Shell’s adjusted earnings, its definition of net profit, reached $5.58 billion in the first quarter, above an average forecast of $4.96 billion in a company-provided analyst poll, but below $7.73 billion a year ago.
Shell’s shares were up 2.9% in early trading, outperforming a broader index of energy companies that rose 1.3%.
At a strategy update in March, Shell said it would return more cash to shareholders on expectations of higher liquefied natural gas sales, mainly via buybacks, trimmed its investments through 2028 and raised the prospect of reviewing its chemicals business.
When asked about closing or selling some of those assets, Gorman said the group had given itself until the end of the decade to decide.
Shell on Friday reiterated its reduced annual investment budget of $20-$22 billion for this year.

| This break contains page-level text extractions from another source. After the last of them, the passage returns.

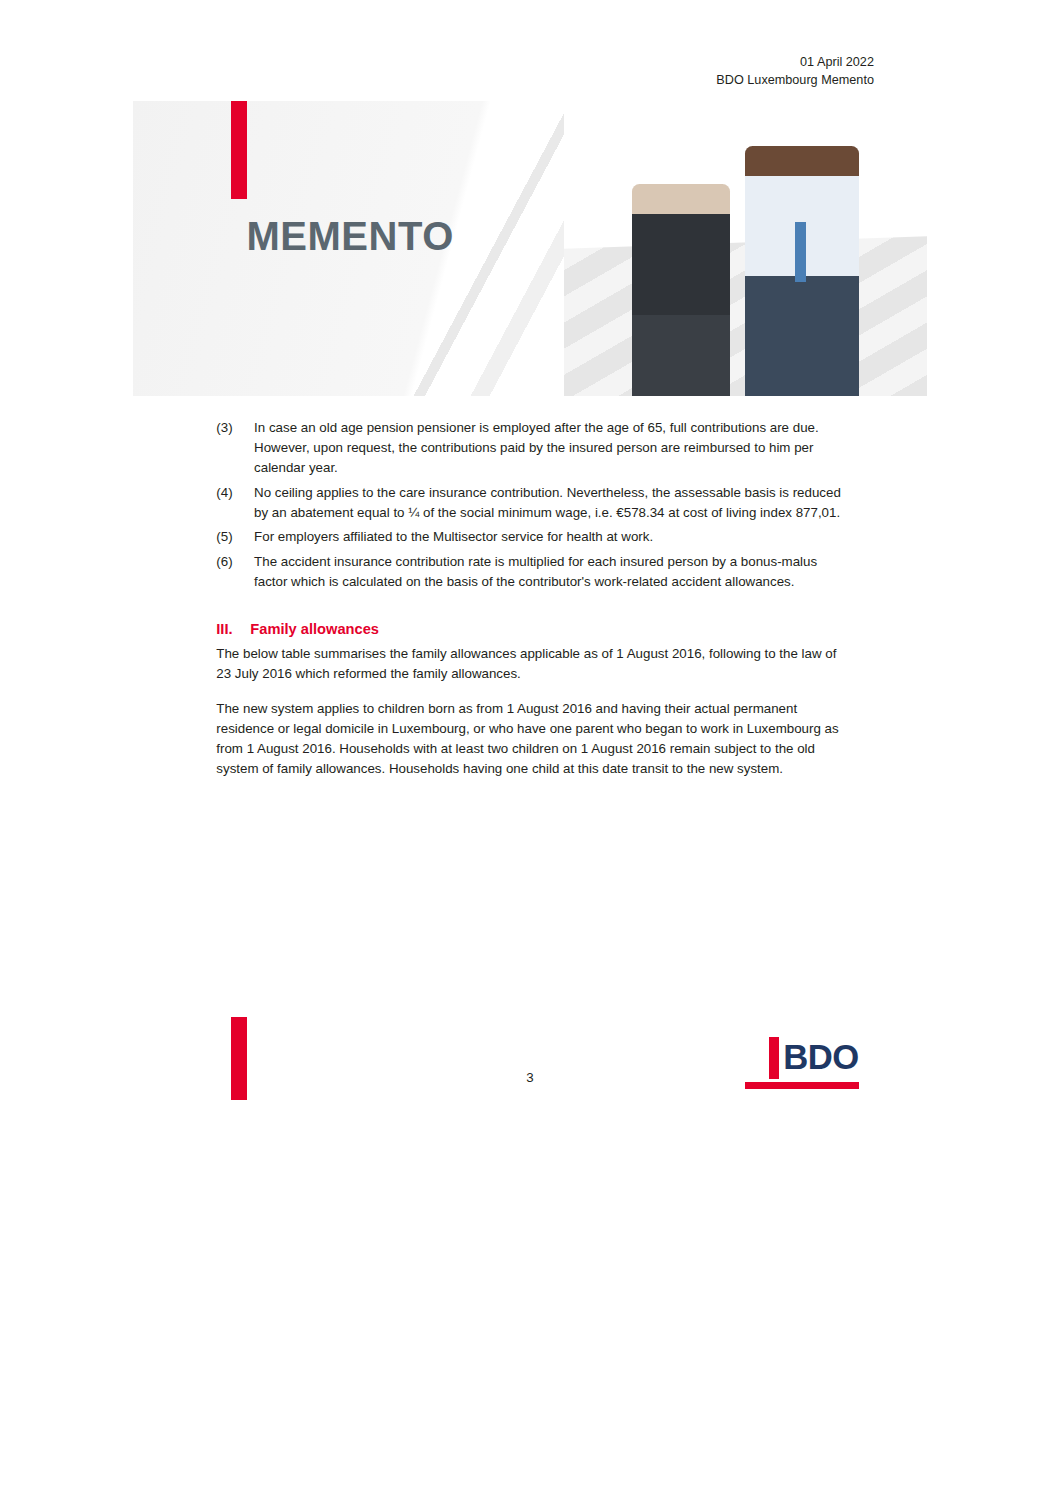01 April 2022
BDO Luxembourg Memento
MEMENTO
(3) In case an old age pension pensioner is employed after the age of 65, full contributions are due. However, upon request, the contributions paid by the insured person are reimbursed to him per calendar year.
(4) No ceiling applies to the care insurance contribution. Nevertheless, the assessable basis is reduced by an abatement equal to ¼ of the social minimum wage, i.e. €578.34 at cost of living index 877,01.
(5) For employers affiliated to the Multisector service for health at work.
(6) The accident insurance contribution rate is multiplied for each insured person by a bonus-malus factor which is calculated on the basis of the contributor's work-related accident allowances.
III. Family allowances
The below table summarises the family allowances applicable as of 1 August 2016, following to the law of 23 July 2016 which reformed the family allowances.
The new system applies to children born as from 1 August 2016 and having their actual permanent residence or legal domicile in Luxembourg, or who have one parent who began to work in Luxembourg as from 1 August 2016. Households with at least two children on 1 August 2016 remain subject to the old system of family allowances. Households having one child at this date transit to the new system.
3
BDO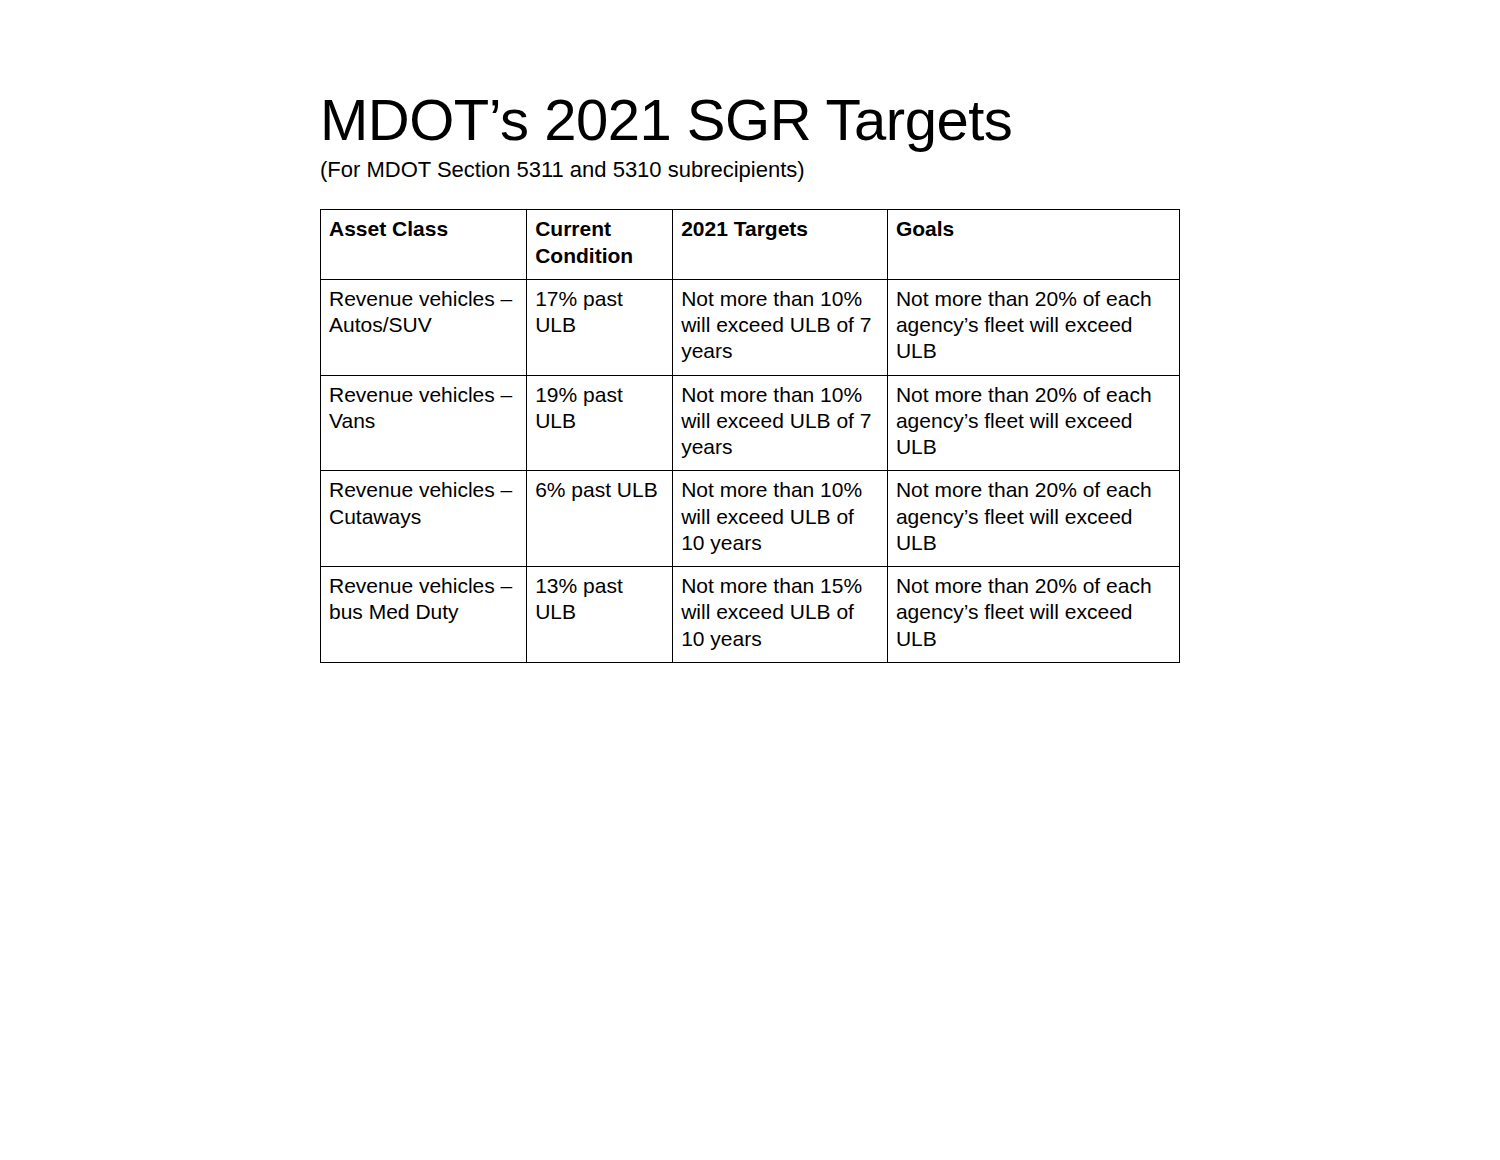MDOT’s 2021 SGR Targets
(For MDOT Section 5311 and 5310 subrecipients)
| Asset Class | Current Condition | 2021 Targets | Goals |
| --- | --- | --- | --- |
| Revenue vehicles – Autos/SUV | 17% past ULB | Not more than 10% will exceed ULB of 7 years | Not more than 20% of each agency’s fleet will exceed ULB |
| Revenue vehicles – Vans | 19% past ULB | Not more than 10% will exceed ULB of 7 years | Not more than 20% of each agency’s fleet will exceed ULB |
| Revenue vehicles – Cutaways | 6% past ULB | Not more than 10% will exceed ULB of 10 years | Not more than 20% of each agency’s fleet will exceed ULB |
| Revenue vehicles – bus Med Duty | 13% past ULB | Not more than 15% will exceed ULB of 10 years | Not more than 20% of each agency’s fleet will exceed ULB |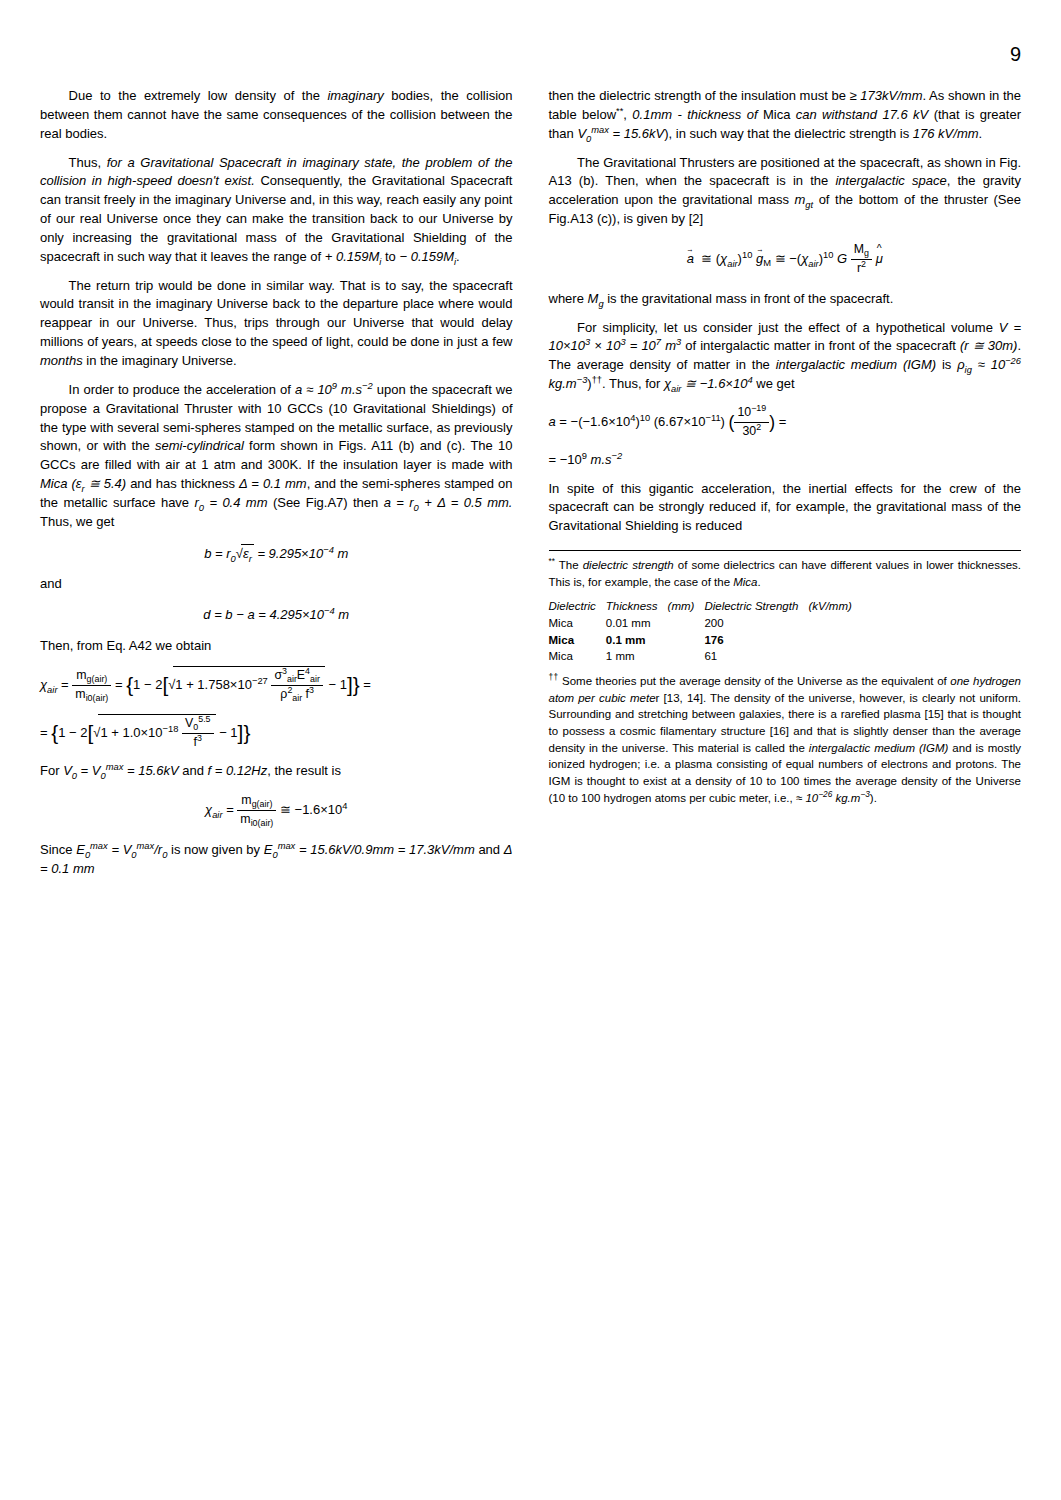9
Due to the extremely low density of the imaginary bodies, the collision between them cannot have the same consequences of the collision between the real bodies.
Thus, for a Gravitational Spacecraft in imaginary state, the problem of the collision in high-speed doesn't exist. Consequently, the Gravitational Spacecraft can transit freely in the imaginary Universe and, in this way, reach easily any point of our real Universe once they can make the transition back to our Universe by only increasing the gravitational mass of the Gravitational Shielding of the spacecraft in such way that it leaves the range of + 0.159Mi to − 0.159Mi.
The return trip would be done in similar way. That is to say, the spacecraft would transit in the imaginary Universe back to the departure place where would reappear in our Universe. Thus, trips through our Universe that would delay millions of years, at speeds close to the speed of light, could be done in just a few months in the imaginary Universe.
In order to produce the acceleration of a ≈ 109 m.s−2 upon the spacecraft we propose a Gravitational Thruster with 10 GCCs (10 Gravitational Shieldings) of the type with several semi-spheres stamped on the metallic surface, as previously shown, or with the semi-cylindrical form shown in Figs. A11 (b) and (c). The 10 GCCs are filled with air at 1 atm and 300K. If the insulation layer is made with Mica (εr ≅ 5.4) and has thickness Δ = 0.1 mm, and the semi-spheres stamped on the metallic surface have r0 = 0.4 mm (See Fig.A7) then a = r0 + Δ = 0.5 mm. Thus, we get
b = r0√εr = 9.295×10−4 m
and
d = b − a = 4.295×10−4 m
Then, from Eq. A42 we obtain
χair = mg(air) mi0(air) = {1 − 2[√1 + 1.758×10−27 σ3airE4air ρ2air f3 − 1]} =
= {1 − 2[√1 + 1.0×10−18 V05.5 f3 − 1]}
For V0 = V0max = 15.6kV and f = 0.12Hz, the result is
χair = mg(air) mi0(air) ≅ −1.6×104
Since E0max = V0max/r0 is now given by E0max = 15.6kV/0.9mm = 17.3kV/mm and Δ = 0.1 mm
then the dielectric strength of the insulation must be ≥ 173kV/mm. As shown in the table below**, 0.1mm - thickness of Mica can withstand 17.6 kV (that is greater than V0max = 15.6kV), in such way that the dielectric strength is 176 kV/mm.
The Gravitational Thrusters are positioned at the spacecraft, as shown in Fig. A13 (b). Then, when the spacecraft is in the intergalactic space, the gravity acceleration upon the gravitational mass mgt of the bottom of the thruster (See Fig.A13 (c)), is given by [2]
a ≅ (χair)10 gM ≅ −(χair)10 G Mg r2 μ
where Mg is the gravitational mass in front of the spacecraft.
For simplicity, let us consider just the effect of a hypothetical volume V = 10×103 × 103 = 107 m3 of intergalactic matter in front of the spacecraft (r ≅ 30m). The average density of matter in the intergalactic medium (IGM) is ρig ≈ 10−26 kg.m−3)††. Thus, for χair ≅ −1.6×104 we get
a = −(−1.6×104)10 (6.67×10−11) (10−19302) =
= −109 m.s−2
In spite of this gigantic acceleration, the inertial effects for the crew of the spacecraft can be strongly reduced if, for example, the gravitational mass of the Gravitational Shielding is reduced
** The dielectric strength of some dielectrics can have different values in lower thicknesses. This is, for example, the case of the Mica.
| Dielectric | Thickness | (mm) | Dielectric Strength | (kV/mm) |
| --- | --- | --- | --- | --- |
| Mica | 0.01 mm | 200 |
| Mica | 0.1 mm | 176 |
| Mica | 1 mm | 61 |
†† Some theories put the average density of the Universe as the equivalent of one hydrogen atom per cubic meter [13, 14]. The density of the universe, however, is clearly not uniform. Surrounding and stretching between galaxies, there is a rarefied plasma [15] that is thought to possess a cosmic filamentary structure [16] and that is slightly denser than the average density in the universe. This material is called the intergalactic medium (IGM) and is mostly ionized hydrogen; i.e. a plasma consisting of equal numbers of electrons and protons. The IGM is thought to exist at a density of 10 to 100 times the average density of the Universe (10 to 100 hydrogen atoms per cubic meter, i.e., ≈ 10−26 kg.m−3).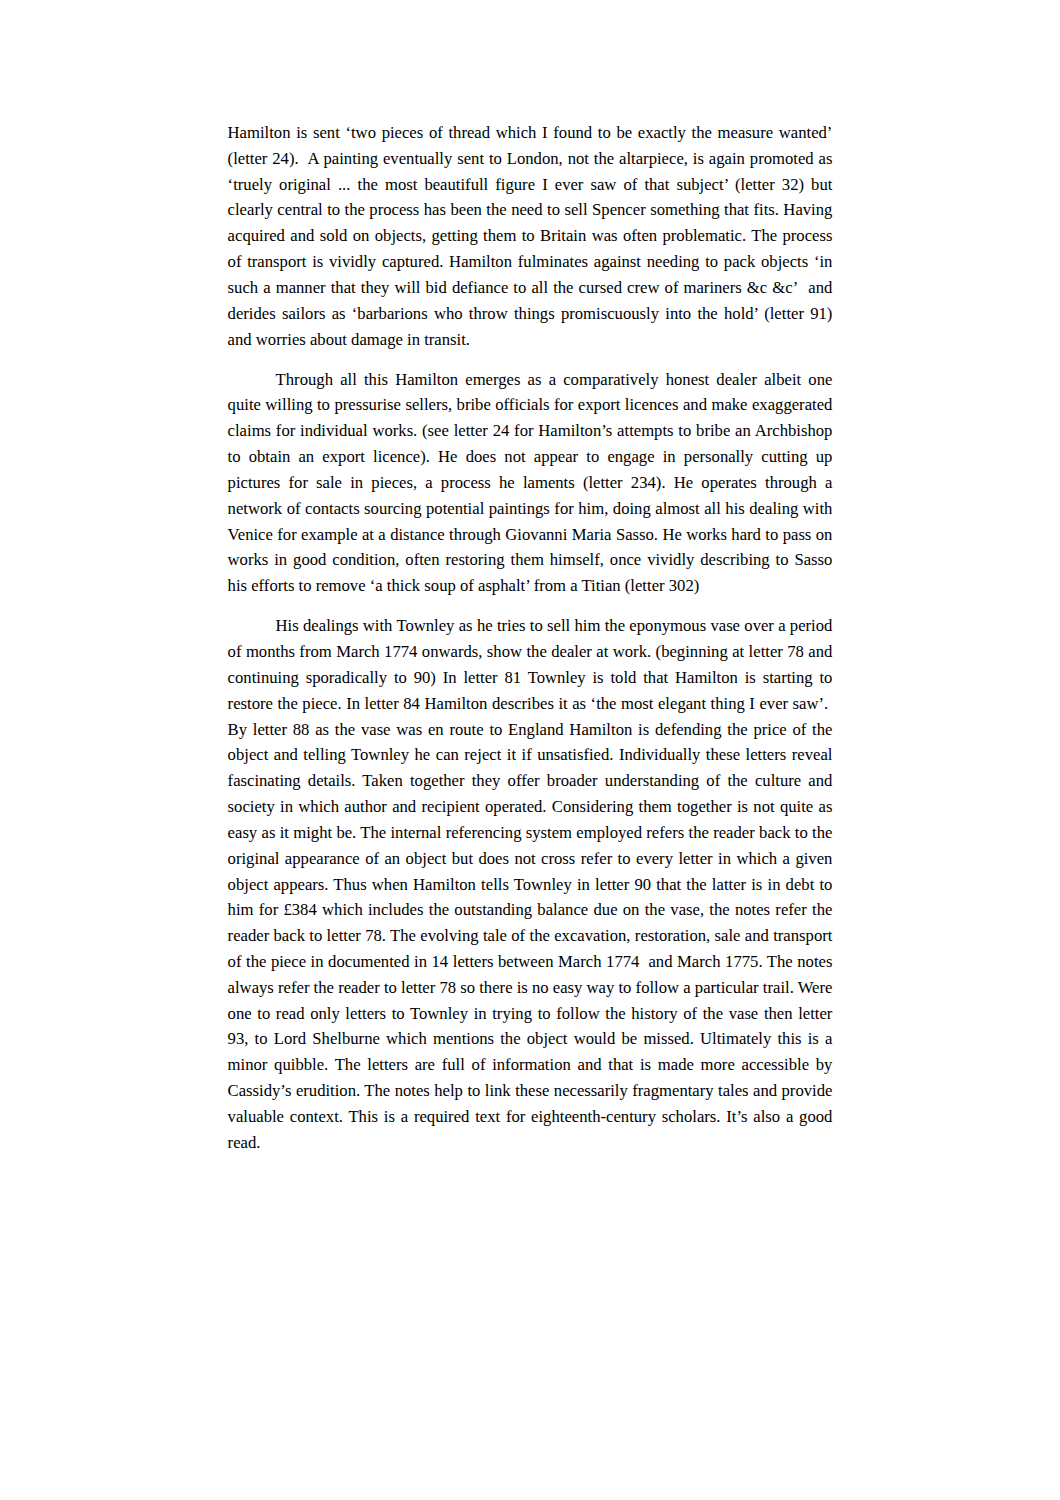Hamilton is sent ‘two pieces of thread which I found to be exactly the measure wanted’ (letter 24). A painting eventually sent to London, not the altarpiece, is again promoted as ‘truely original ... the most beautifull figure I ever saw of that subject’ (letter 32) but clearly central to the process has been the need to sell Spencer something that fits. Having acquired and sold on objects, getting them to Britain was often problematic. The process of transport is vividly captured. Hamilton fulminates against needing to pack objects ‘in such a manner that they will bid defiance to all the cursed crew of mariners &c &c’ and derides sailors as ‘barbarions who throw things promiscuously into the hold’ (letter 91) and worries about damage in transit.
Through all this Hamilton emerges as a comparatively honest dealer albeit one quite willing to pressurise sellers, bribe officials for export licences and make exaggerated claims for individual works. (see letter 24 for Hamilton’s attempts to bribe an Archbishop to obtain an export licence). He does not appear to engage in personally cutting up pictures for sale in pieces, a process he laments (letter 234). He operates through a network of contacts sourcing potential paintings for him, doing almost all his dealing with Venice for example at a distance through Giovanni Maria Sasso. He works hard to pass on works in good condition, often restoring them himself, once vividly describing to Sasso his efforts to remove ‘a thick soup of asphalt’ from a Titian (letter 302)
His dealings with Townley as he tries to sell him the eponymous vase over a period of months from March 1774 onwards, show the dealer at work. (beginning at letter 78 and continuing sporadically to 90) In letter 81 Townley is told that Hamilton is starting to restore the piece. In letter 84 Hamilton describes it as ‘the most elegant thing I ever saw’. By letter 88 as the vase was en route to England Hamilton is defending the price of the object and telling Townley he can reject it if unsatisfied. Individually these letters reveal fascinating details. Taken together they offer broader understanding of the culture and society in which author and recipient operated. Considering them together is not quite as easy as it might be. The internal referencing system employed refers the reader back to the original appearance of an object but does not cross refer to every letter in which a given object appears. Thus when Hamilton tells Townley in letter 90 that the latter is in debt to him for £384 which includes the outstanding balance due on the vase, the notes refer the reader back to letter 78. The evolving tale of the excavation, restoration, sale and transport of the piece in documented in 14 letters between March 1774 and March 1775. The notes always refer the reader to letter 78 so there is no easy way to follow a particular trail. Were one to read only letters to Townley in trying to follow the history of the vase then letter 93, to Lord Shelburne which mentions the object would be missed. Ultimately this is a minor quibble. The letters are full of information and that is made more accessible by Cassidy’s erudition. The notes help to link these necessarily fragmentary tales and provide valuable context. This is a required text for eighteenth-century scholars. It’s also a good read.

Its indicative refining margin stood at $6.2 per barrel, down from $12 per barrel a year ago, but up from $5.5 per barrel at the end of last year.
Global benchmark Brent crude prices averaged around $75 a barrel during the January-March quarter, compared with around $87 a year earlier.
Shell said its gas trading business was in line with the previous quarter despite a hit from expiring hedging contracts.
That contrasts with BP, which said that a weak result in its gas trading business weighed on its first-quarter results that missed expectations.
“We were able to sort of route several cargos to more profitable destinations. And I think we were just on the right side of it. Our traders in LNG are doing a superb job,” Gorman said.